Türkiye’mizin 17 farklı yerinde öğrencilik, işçilik, öğretmenlik yaptım. O, evinde duran, yeri ev olan erkek ve kadınların; hazin, acıklı, perişan, rezil hallerini gördüm. Ev yok, tuvalet yok, banyo yok, evinde su yok! Sebze, meyve yetiştirememiş. Yetiştirdiği nohudu bile yemek yapamıyor. Alüminyum tabak içine koyup, sadece su koyuyor. Kuzine fırınına bırakıyor. Patates yemeği yapamıyor. Türkçe hiç bilmiyor. Okur- yazarlık sıfırdır. Köyden İlçeye hiç inmemiş. Bir köy halkı hep böyledir. Televizyonlarda o, bir milyar aç ne ise, onlarda onlara yakın durumdadır. Bu açlar, sefalette olanlar, ancak terör örgütlerine, fitne, fesat odaklarına çokça, bolca eleman doğurmaktadırlar. Devletin, milletin düzenini, nizamını, intizamını bozmaktadırlar.

Kadın ve erkek, herkese ilim öğrenmek farzdır. Dinimizin İlahi kutsal kitabı hep ilim, bilim, bilgi edinmeyi emrediyor. “Oku!” diyor. Peygamberimiz, “Suffe okullarını” açmış. Orada dini ve akli ilimleri öğretmiş. Hala bu düşman uşakları, tutsakları, köleleri, esirleri ilim düşmanlığı yapıyor. 9 yaşındaki kız çocuğu evlendir, diyor. Ama kendi bu dediklerini yapmıyor. Demek ki, düşman dayatması olarak it havlıyor.

Kadınlarımız; peygamberleri, velileri örnek almalı. Kur’ân’ı peygamberimiz gibi yaşamalı. Hazreti Asiye, Meryem, Rabia, Fatıma, Nefise, Hafsa, Meymune, Âmine, Zehra, Sümeyye, Rukiye, Fatma, Şahide Anne ve binlerce bilinen ve bilinmeyen âlâ hanım efendiler gibi olmalı. Allah cc. dostu hanımlar, hanımefendiler, âlâ hanımlar gibi olmalı.

                Hadis-i şerif: “ Kaza ( ve kader) ancak dua ile değişir. Ömrü ise ancak iyilik artırır.” Tirmizi, Kader,6

                Hadis: “ Kulun, Rabbine en yakın olduğu an, secde anıdır.”

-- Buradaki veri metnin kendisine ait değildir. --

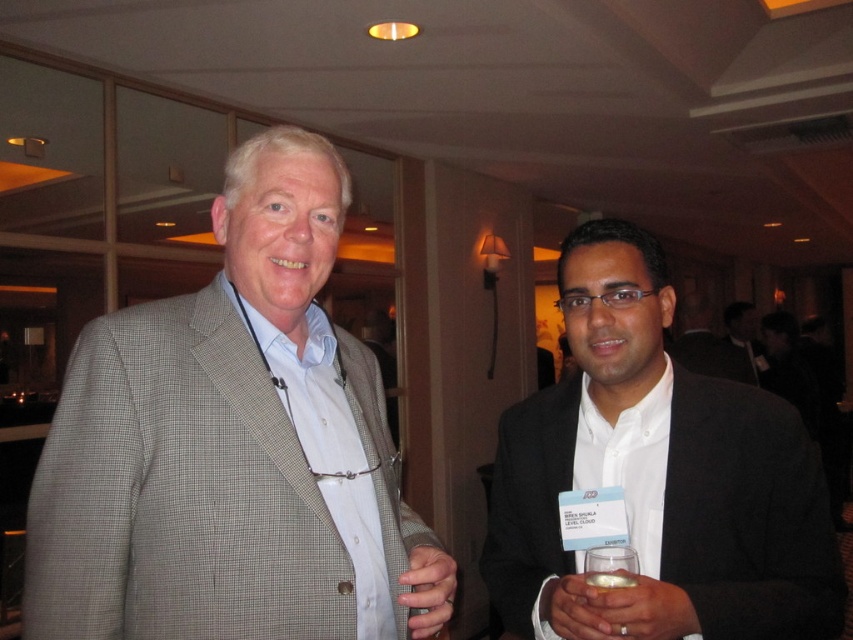
Based on the coordinates provided, which object is located at point (428, 589) in the image?

The point (428, 589) corresponds to the matte gray suit at center.

You are standing in the room and want to move from point A to point B. Point A is located at coordinates point (236,532) and point B is at point (724,336). Which point is closer to you when you first enter the room?

Point (236,532) is closer to the viewer than point (724,336), so you would first encounter point A when entering the room.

                Hadis: “ Bir kimsenin mescitlere gidip, gelmeyi alışkanlık edindiğini; görürseniz, onun imanına tanık olunuz.”

                Yunus Emre: “ İlim, ilim bilmektir.

                İlim kendin bilmektir.

                Sen, kendini bilmezsin.

                Ya nice okumaktır? “

                Hacı Bayram Veli: “ Bayram özünü bildi.

                Bileni anda buldu.

                Bulan ol kendi oldu.

                Sen, seni bil, sen seni!”

                Zariyat 21. Ayet: “ İnancı tam olanlar için yeryüzünde ayetler (işaretler) vardır. Nefislerinizde de öyle; görmüyor musunuz? “

                Fussılet 53. Ayet: “ İnsanlara afakta (ufukta- âlemde- evrende) ve nefislerinde ayetlerimizi- işaretlerimizi göstereceğiz ki, onun hak- doğru olduğu onlara aşikâr- açık olsun.” 

                Ayetler: “ Sabredin.” “ Aceleci olmayın.” “ Kötülerin yanında olmayın.” “Namazsız olmayın.” “Sabah namazına özen gösterin.” “Sürekli tövbe halinde olun.” “Emrolunduğunuz gibi dosdoğru olun.”